● Task details:
Starting with the line that contains "What is the average" and continuing through the last line below, turn those lines into a numbered list, leaving out any blank lines.

● Data for this exercise:
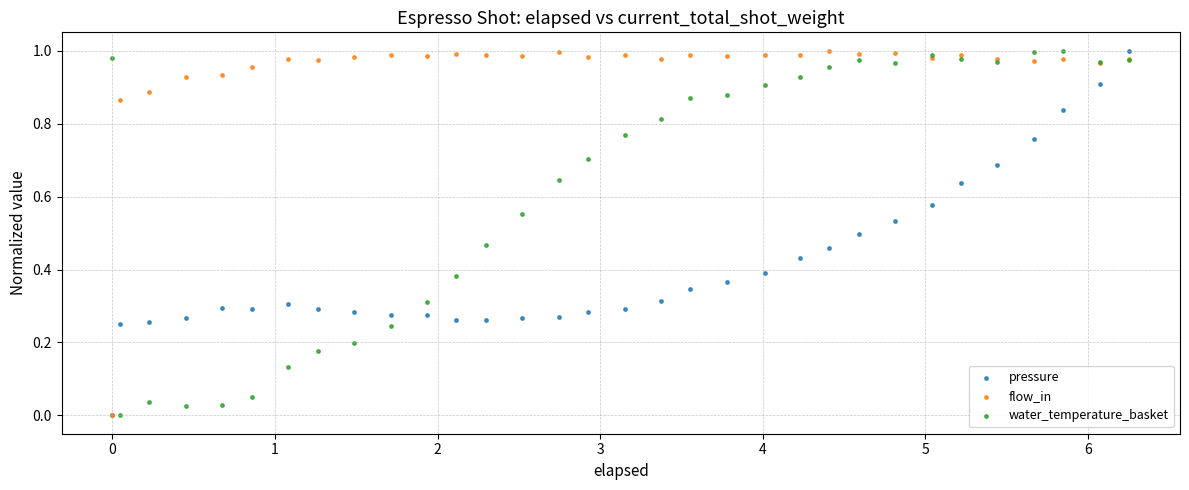

What are all the series names shown in the legend?

pressure, flow_in, water_temperature_basket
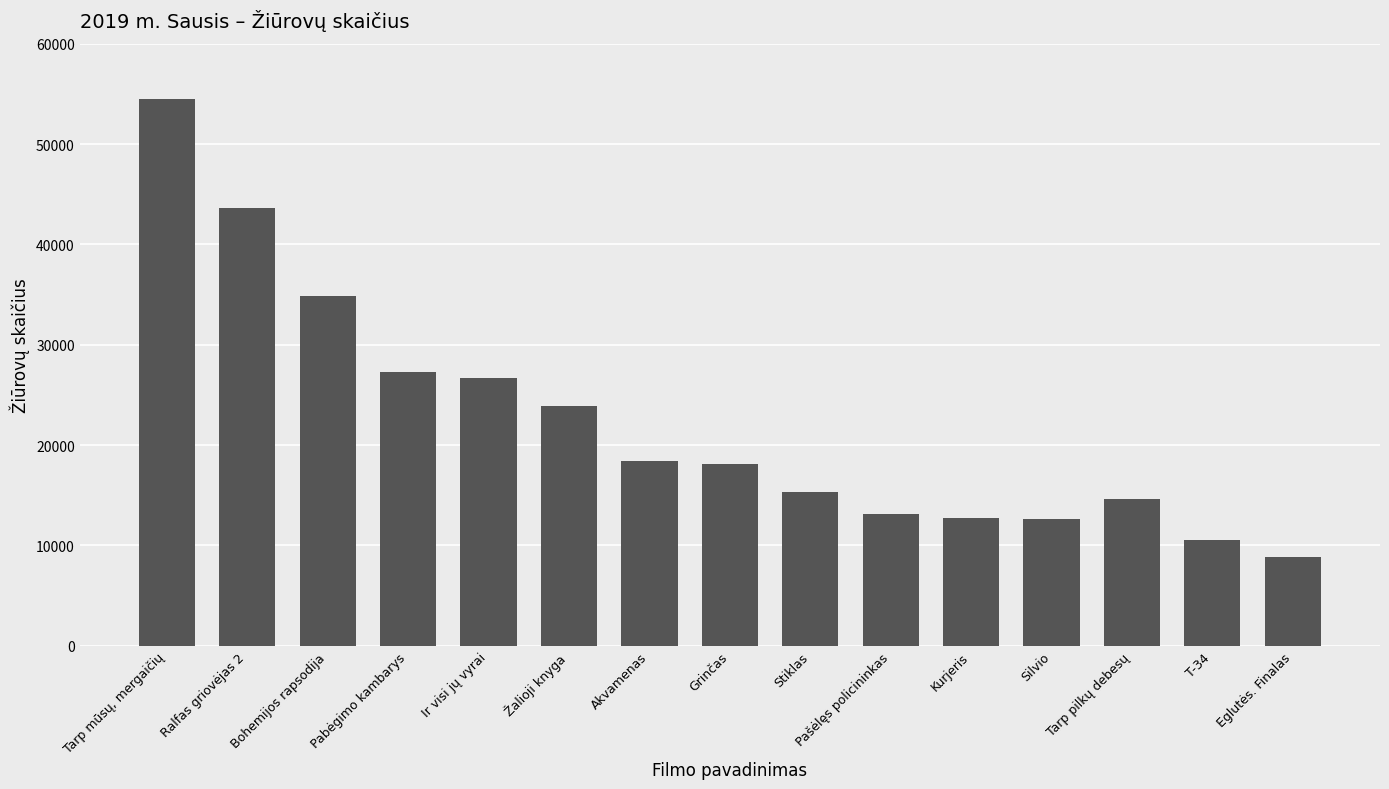

How many distinct data groups are displayed?

1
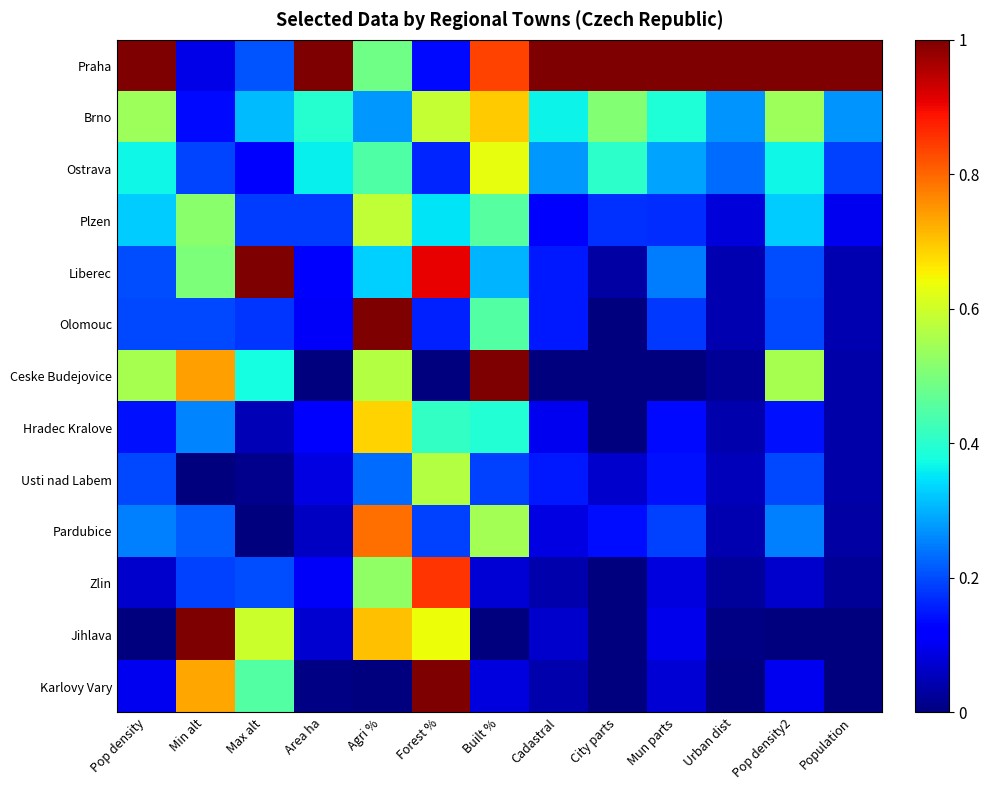

Which has a higher value, Min alt or Pop density2?

Pop density2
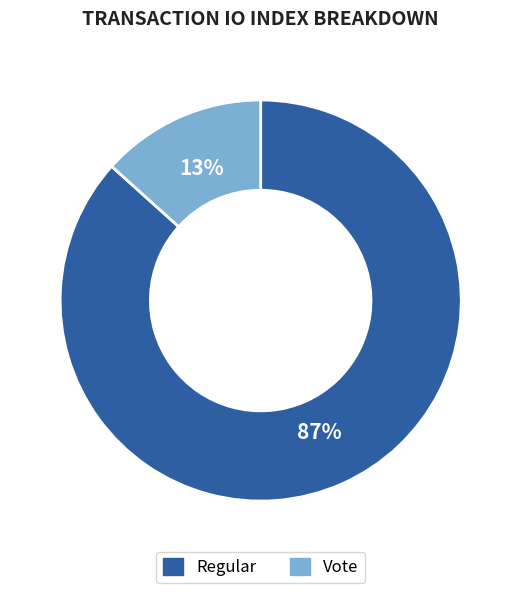

Is there any slice that represents more than half of the pie?

Yes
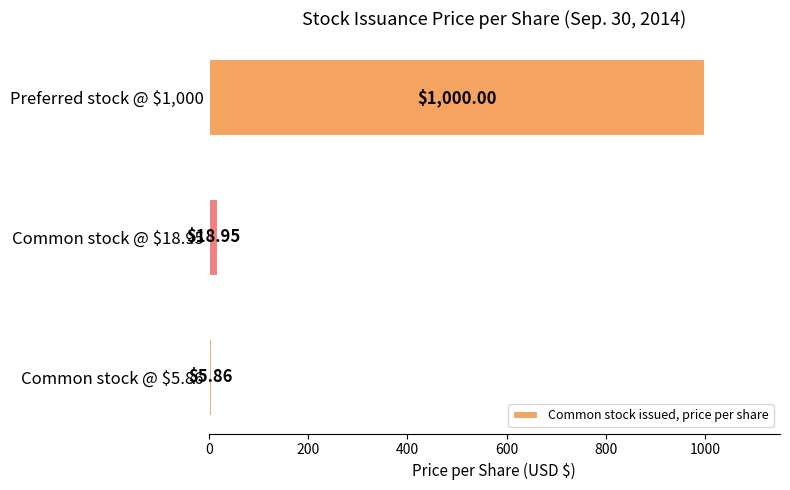

What is the difference between the maximum and minimum values?

994.1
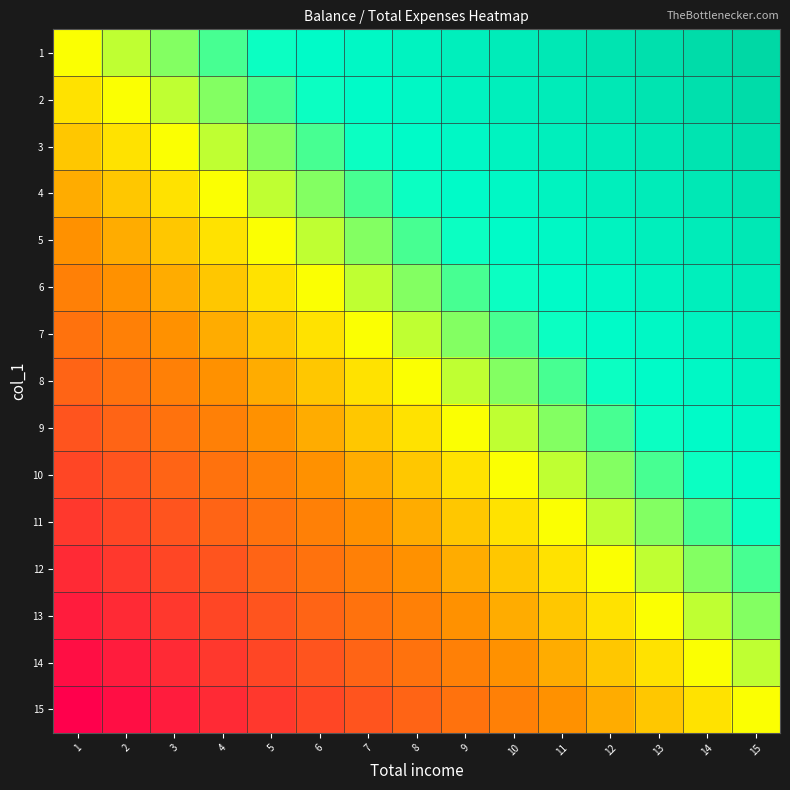

Reading right to left, transcribe all the data shown in this chart.

1: 15=1.0	14=0.9	13=0.9	12=0.8	11=0.7	10=0.6	9=0.6	8=0.5	7=0.4	6=0.4	5=0.3	4=0.2	3=0.1	2=0.1	1=0.0
2: 15=0.9	14=0.9	13=0.8	12=0.7	11=0.6	10=0.6	9=0.5	8=0.4	7=0.4	6=0.3	5=0.2	4=0.1	3=0.1	2=0.0	1=-0.1
3: 15=0.9	14=0.8	13=0.7	12=0.6	11=0.6	10=0.5	9=0.4	8=0.4	7=0.3	6=0.2	5=0.1	4=0.1	3=0.0	2=-0.1	1=-0.1
4: 15=0.8	14=0.7	13=0.6	12=0.6	11=0.5	10=0.4	9=0.4	8=0.3	7=0.2	6=0.1	5=0.1	4=0.0	3=-0.1	2=-0.1	1=-0.2
5: 15=0.7	14=0.6	13=0.6	12=0.5	11=0.4	10=0.4	9=0.3	8=0.2	7=0.1	6=0.1	5=0.0	4=-0.1	3=-0.1	2=-0.2	1=-0.3
6: 15=0.6	14=0.6	13=0.5	12=0.4	11=0.4	10=0.3	9=0.2	8=0.1	7=0.1	6=0.0	5=-0.1	4=-0.1	3=-0.2	2=-0.3	1=-0.4
7: 15=0.6	14=0.5	13=0.4	12=0.4	11=0.3	10=0.2	9=0.1	8=0.1	7=0.0	6=-0.1	5=-0.1	4=-0.2	3=-0.3	2=-0.4	1=-0.4
8: 15=0.5	14=0.4	13=0.4	12=0.3	11=0.2	10=0.1	9=0.1	8=0.0	7=-0.1	6=-0.1	5=-0.2	4=-0.3	3=-0.4	2=-0.4	1=-0.5
9: 15=0.4	14=0.4	13=0.3	12=0.2	11=0.1	10=0.1	9=0.0	8=-0.1	7=-0.1	6=-0.2	5=-0.3	4=-0.4	3=-0.4	2=-0.5	1=-0.6
10: 15=0.4	14=0.3	13=0.2	12=0.1	11=0.1	10=0.0	9=-0.1	8=-0.1	7=-0.2	6=-0.3	5=-0.4	4=-0.4	3=-0.5	2=-0.6	1=-0.6
11: 15=0.3	14=0.2	13=0.1	12=0.1	11=0.0	10=-0.1	9=-0.1	8=-0.2	7=-0.3	6=-0.4	5=-0.4	4=-0.5	3=-0.6	2=-0.6	1=-0.7
12: 15=0.2	14=0.1	13=0.1	12=0.0	11=-0.1	10=-0.1	9=-0.2	8=-0.3	7=-0.4	6=-0.4	5=-0.5	4=-0.6	3=-0.6	2=-0.7	1=-0.8
13: 15=0.1	14=0.1	13=0.0	12=-0.1	11=-0.1	10=-0.2	9=-0.3	8=-0.4	7=-0.4	6=-0.5	5=-0.6	4=-0.6	3=-0.7	2=-0.8	1=-0.9
14: 15=0.1	14=0.0	13=-0.1	12=-0.1	11=-0.2	10=-0.3	9=-0.4	8=-0.4	7=-0.5	6=-0.6	5=-0.6	4=-0.7	3=-0.8	2=-0.9	1=-0.9
15: 15=0.0	14=-0.1	13=-0.1	12=-0.2	11=-0.3	10=-0.4	9=-0.4	8=-0.5	7=-0.6	6=-0.6	5=-0.7	4=-0.8	3=-0.9	2=-0.9	1=-1.0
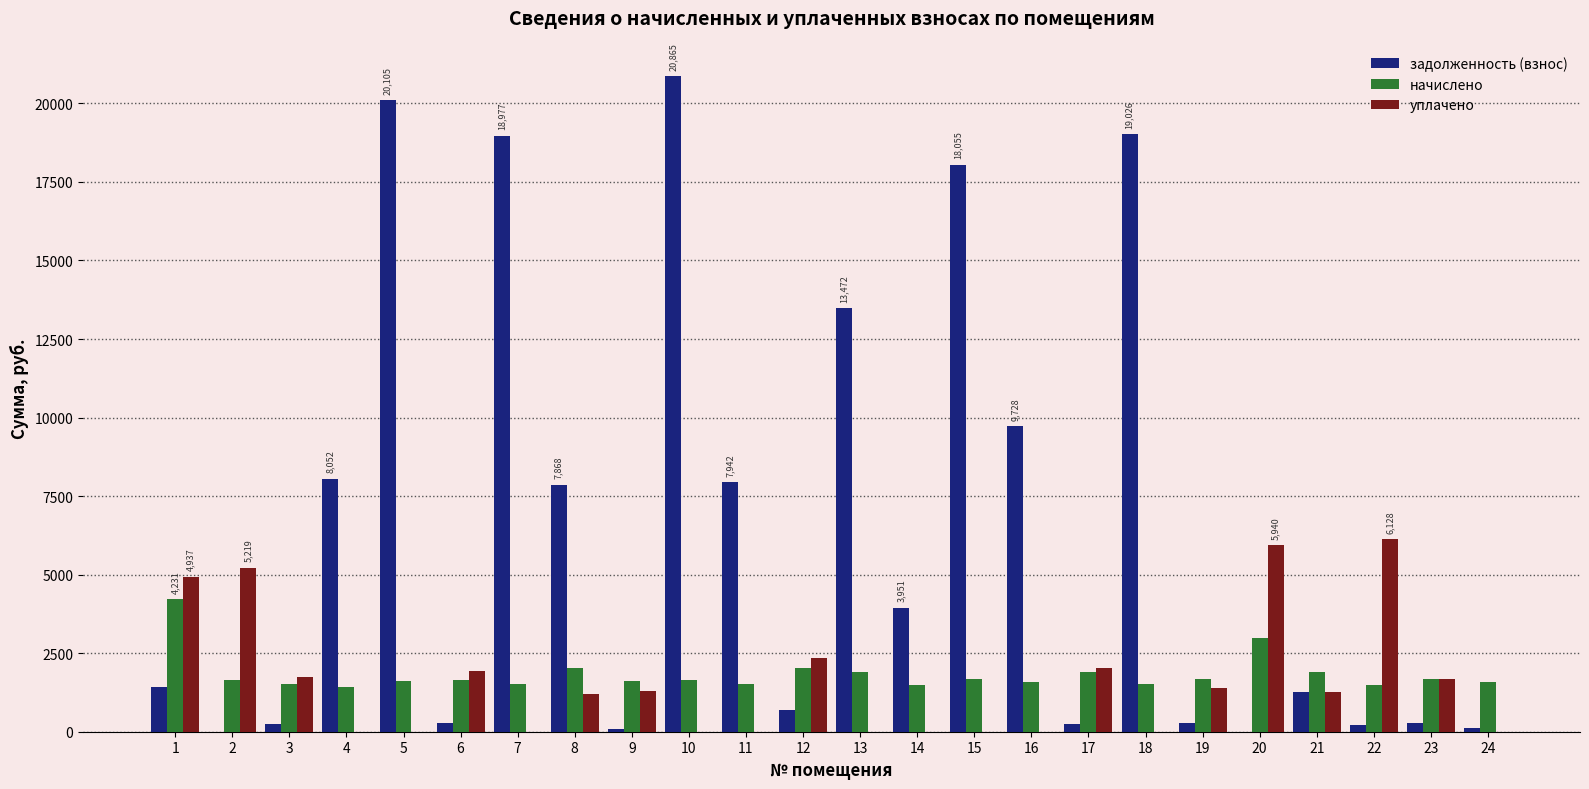

What is the average value of the начислено series?

1826.2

● Solved exercise:
1. What is the average value of the начислено series?
2. 1826.2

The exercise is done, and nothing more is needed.